All That And Vans Too!
It was so quiet I could hear your tobacco burn. Yet even after all this time I'll still never learn. I look down at the stoop where we would sit, and the sidewalk stains where you would spit. That night was just too dark, I couldn't see. I searched in the darkness, but would you search for me? I felt around for you, my face was warm and flushed, I didn't think that good things needed to be rushed. I feel you laughing at me, say goodbye and allow me to drown. Im swirling around, the life of a clown, the prince of this town, so where is my crown? So now I'll never go outside again, it seems to me that your test was my plan. Do you remember where it went? I do. all alone, just me and you. We didn't have a lot to say those days, now it's too late, that time has gone away. What a shame, too bad they had to end. Couldn't we just sit and share a smoke again?

I Will Defy
Im not ready, Its not my time Your words are shit, Im doing just fine. You try to prove me wrong, Dont waste your breath! Because Ill be making noise, until my death. Id rather burn your book of rules then join the masses of brain dead fools.

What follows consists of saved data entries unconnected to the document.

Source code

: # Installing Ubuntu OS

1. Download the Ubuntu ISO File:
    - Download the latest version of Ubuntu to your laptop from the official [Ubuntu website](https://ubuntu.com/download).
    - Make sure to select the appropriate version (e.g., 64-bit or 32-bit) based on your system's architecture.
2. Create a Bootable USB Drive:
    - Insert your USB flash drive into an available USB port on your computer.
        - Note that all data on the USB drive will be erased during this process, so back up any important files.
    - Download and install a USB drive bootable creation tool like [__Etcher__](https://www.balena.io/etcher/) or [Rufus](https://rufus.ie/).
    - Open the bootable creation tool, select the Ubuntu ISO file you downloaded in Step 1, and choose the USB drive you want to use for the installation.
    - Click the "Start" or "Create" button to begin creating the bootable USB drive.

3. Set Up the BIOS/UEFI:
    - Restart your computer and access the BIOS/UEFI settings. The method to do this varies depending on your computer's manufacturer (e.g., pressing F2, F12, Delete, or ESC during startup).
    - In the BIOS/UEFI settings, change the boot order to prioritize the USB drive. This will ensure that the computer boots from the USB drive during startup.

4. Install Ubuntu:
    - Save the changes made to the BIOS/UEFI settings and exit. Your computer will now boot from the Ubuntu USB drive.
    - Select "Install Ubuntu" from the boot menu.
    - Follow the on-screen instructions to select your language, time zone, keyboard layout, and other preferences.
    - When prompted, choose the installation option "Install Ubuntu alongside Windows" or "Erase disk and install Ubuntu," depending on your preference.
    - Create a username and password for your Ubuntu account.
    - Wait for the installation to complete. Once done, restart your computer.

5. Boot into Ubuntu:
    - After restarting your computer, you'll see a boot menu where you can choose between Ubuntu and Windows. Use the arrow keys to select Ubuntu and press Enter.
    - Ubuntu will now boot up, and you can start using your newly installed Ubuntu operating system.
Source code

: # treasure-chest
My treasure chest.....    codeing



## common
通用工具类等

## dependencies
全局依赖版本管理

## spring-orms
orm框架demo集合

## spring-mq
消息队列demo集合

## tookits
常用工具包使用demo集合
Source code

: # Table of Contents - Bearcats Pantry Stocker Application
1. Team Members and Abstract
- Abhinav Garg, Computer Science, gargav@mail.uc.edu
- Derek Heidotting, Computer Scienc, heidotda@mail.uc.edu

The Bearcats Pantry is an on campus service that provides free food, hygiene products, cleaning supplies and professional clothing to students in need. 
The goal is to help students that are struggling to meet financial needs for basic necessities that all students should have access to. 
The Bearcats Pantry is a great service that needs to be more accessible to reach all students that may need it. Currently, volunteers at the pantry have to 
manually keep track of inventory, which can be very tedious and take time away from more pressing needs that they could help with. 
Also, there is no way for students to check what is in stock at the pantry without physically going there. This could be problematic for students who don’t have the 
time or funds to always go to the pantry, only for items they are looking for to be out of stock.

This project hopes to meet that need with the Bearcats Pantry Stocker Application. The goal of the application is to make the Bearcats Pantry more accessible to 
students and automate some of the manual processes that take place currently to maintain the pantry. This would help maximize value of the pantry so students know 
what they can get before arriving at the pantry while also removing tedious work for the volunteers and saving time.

I will defy (3X) Youll never change my mind. And so the story goes, another joins the flock. Its the easy way out, it isnt such a shock. Conformist sheep, gather around and criticize the life Ive found. When will you realize, Ill never play the game. You dont play fair, youre all the same. I will defy Youll never change my mind Conformist sheep, gather around and criticize the life Ive found. When will you realize, Ill never play the game. You dont play fair, youre all the same.

Fashion Statement
Explain this false reality this myth of non-conformity you all look the same to me so fuck your elitist mentality CHORUS: set a standard make the rules the rest of us are fucking fools judged by the way you look, so fucking lame fuck you fashion statement game. whats the point of trying to fit in hardcore kids, punks and skins is a way of life its not a fad it has nothing to do with how you keep your hair. REPEAT CHORUS. take a look what do you see uniforms but no unity forget the cliques and join the fight the key thing here is to unite. REPEAT CHORUS

Goodbye My Love, Hello My Friend
I'm sorry but I cant come out to play today. The sun is shining but I want it to go away. Life is waiting and I must answer the call, this time I'm not willing to take another fall. You touched me like no on ever has. But too bad now that is the past. I know that we were friends first, but emotions can't be put in reverse. Goodbye my love, Hello my friend this isn't a beginning but is it really the end? I wont forget all that we have been through. I just dont know if I love you or hate youWe had our highs, We had our lows. Only after that night, where it started at the show. Take my arm, hold on tight, that is when I thought everything would be right. Remember those songs? The ones on all those tapes? Now like the memories they're becoming erased. Removed your glasses, look in my eyes. You were all I loved, no you want to be despises. Goodbye my love, hello my friend this isn't a beginning but is it really the end? I wont forget all that we have been through, I just dont know I love you or hate you.